"Now what shall be done!" Mrs. Thorne exclaimed tragically.

"I know what I shall do!" Mr. Thorne wrapped his toga around him with an air of duty done. But a husband cannot escape so easily as that. His ministering angel sat beside his bed for half an hour longer, brooding aloud over the day's disaster, with a rigid eye upon the question of personal accountability.

"If you had not stopped me, Henry, when I tried to confess about my letter! There's no time for the truth like the present."

"My dear, when a person is telling a story you don't want to interrupt with quibbles of conscience; if it made it any easier for her to think us a little better than we are, why rob her of the delusion?"
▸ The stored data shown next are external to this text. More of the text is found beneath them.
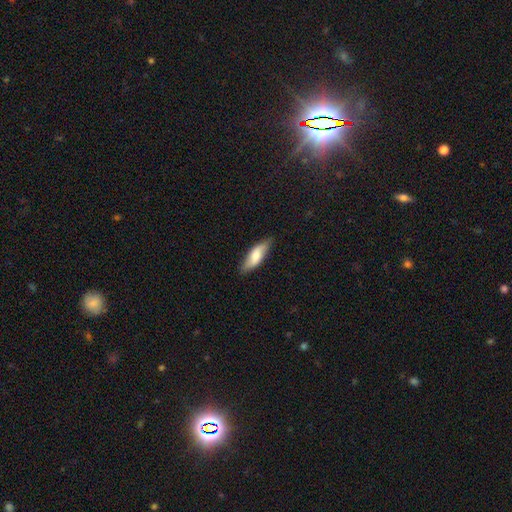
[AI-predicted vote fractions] A smooth galaxy with no disk features (67%) that is in between round and cigar-shaped (61%).

Vote fractions:
- Smooth or featured? smooth: 67% / featured or disk: 27% / star or artifact: 6%
- How rounded? in between: 61% / cigar-shaped: 37% / round: 2%
- Merging? none: 81% / minor disturbance: 15% / major disturbance: 3% / merger: 1%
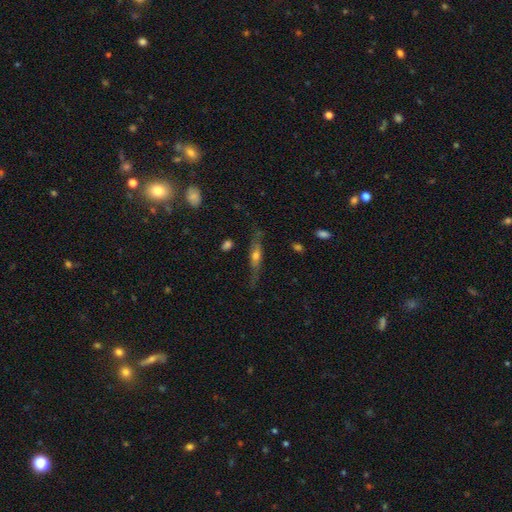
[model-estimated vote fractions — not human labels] Smooth or featured? Predicted: featured or disk (p=0.56). Edge-on disk? Predicted: yes (p=0.79). Merging? Predicted: none (p=0.66).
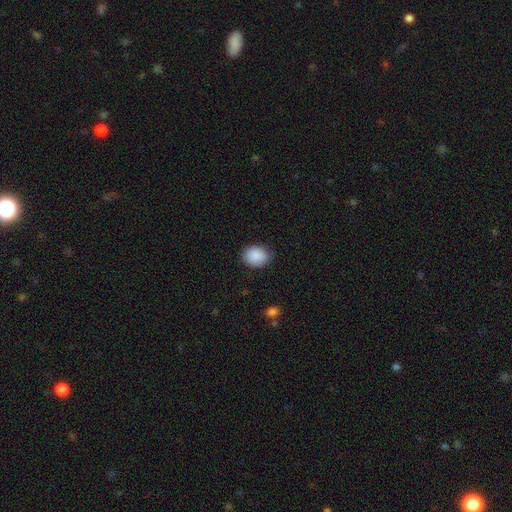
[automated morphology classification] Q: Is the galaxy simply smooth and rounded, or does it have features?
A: smooth — 89%.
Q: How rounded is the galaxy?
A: in between — 50%.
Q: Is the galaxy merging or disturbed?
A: none — 80%.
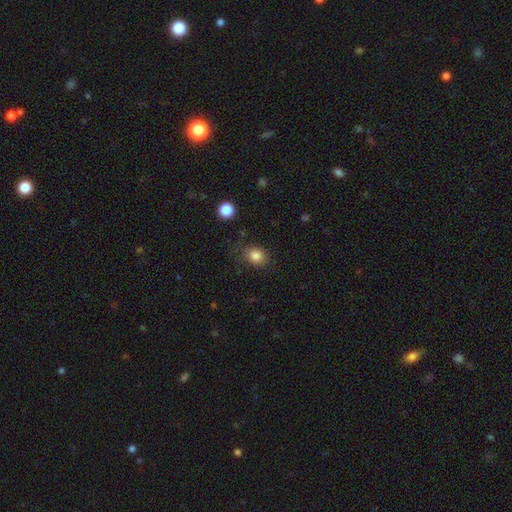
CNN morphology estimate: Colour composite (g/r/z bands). It shows a smooth galaxy with no disk features (84%) that is round (64%). Merging: none (79%).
"I shall have to rob her of it to-morrow. To think of my sitting there, a whited sepulchre, and being called generous and forbearing and merciful, with that letter lying on my desk all the time!"

"It would be lying there still except for an accident. She will see how you feel about it. Give her something to forgive in you. Depend upon it, she'll rise to the occasion."

* * * * *

As the mother passed her guest's room next morning she paused and looked remorsefully at the closed door.
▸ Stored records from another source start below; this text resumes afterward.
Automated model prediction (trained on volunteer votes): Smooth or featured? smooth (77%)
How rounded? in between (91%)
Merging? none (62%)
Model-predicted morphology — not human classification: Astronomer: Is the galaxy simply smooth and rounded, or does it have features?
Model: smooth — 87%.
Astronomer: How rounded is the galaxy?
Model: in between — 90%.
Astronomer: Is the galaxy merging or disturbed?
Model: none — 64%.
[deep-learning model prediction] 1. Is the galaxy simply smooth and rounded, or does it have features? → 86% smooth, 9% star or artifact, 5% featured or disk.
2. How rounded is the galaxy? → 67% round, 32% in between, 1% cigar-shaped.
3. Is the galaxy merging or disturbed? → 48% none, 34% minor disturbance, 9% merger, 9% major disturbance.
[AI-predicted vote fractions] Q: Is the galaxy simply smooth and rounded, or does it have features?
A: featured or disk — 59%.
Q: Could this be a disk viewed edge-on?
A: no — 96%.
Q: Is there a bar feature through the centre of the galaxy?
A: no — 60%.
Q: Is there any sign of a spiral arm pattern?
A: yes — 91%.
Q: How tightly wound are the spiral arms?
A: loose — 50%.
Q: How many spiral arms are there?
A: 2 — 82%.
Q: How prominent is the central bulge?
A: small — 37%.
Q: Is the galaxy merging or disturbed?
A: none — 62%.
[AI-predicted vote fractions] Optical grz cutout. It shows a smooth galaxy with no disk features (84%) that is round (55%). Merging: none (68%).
"I ought to have told her that we never shut our doors. She must be smothered. I wonder if she can be asleep."

Mr. Thorne went on into the dining-room. Mrs. Thorne knocked, in a whisper as it were. There was no answer. She softly unlatched the door, and a draft of air crept through, widening it with a prolonged and wistful creak. The sleeper did not stir. She had changed her pillows to the foot of the bed, and was lying in the full light, with her window-curtains drawn. In all the room there was an air of abandonment, an exhausted memory of the night's despairing heat. Mrs. Thorne stepped across the matting, and noiselessly bowed the shutters. A dash of spray from the lawn-sprinkler was spattering the sill, threatening to dampen a pile of dainty clothing laid upon a chair. She moved the chair, looked once more at the lovely dark-lashed sleeper, and left her again in peace.